Every entry below is to be copied exactly, apart from any picture it holds.

■ Data records ■
--- START ---

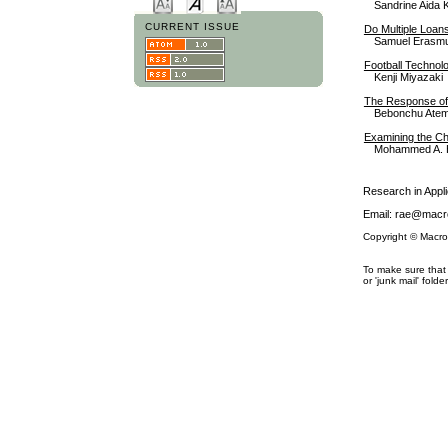
Sandrine Aida 
CURRENT ISSUE
Do Multiple Loan
Samuel Erasmu
Football Technolo
Kenji Miyazaki
The Response of 
Bebonchu Atem
Examining the Ch
Mohammed A. 
Research in App
Email: rae@macro
Copyright © Macro
To make sure that 
or 'junk mail' folder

--- END ---

■ Written solution ■
Sandrine Aida 
CURRENT ISSUE
Do Multiple Loan
Samuel Erasmu
Football Technolo
Kenji Miyazaki
The Response of 
Bebonchu Atem
Examining the Ch
Mohammed A. 
Research in App
Email: rae@macro
Copyright © Macro
To make sure that 
or 'junk mail' folder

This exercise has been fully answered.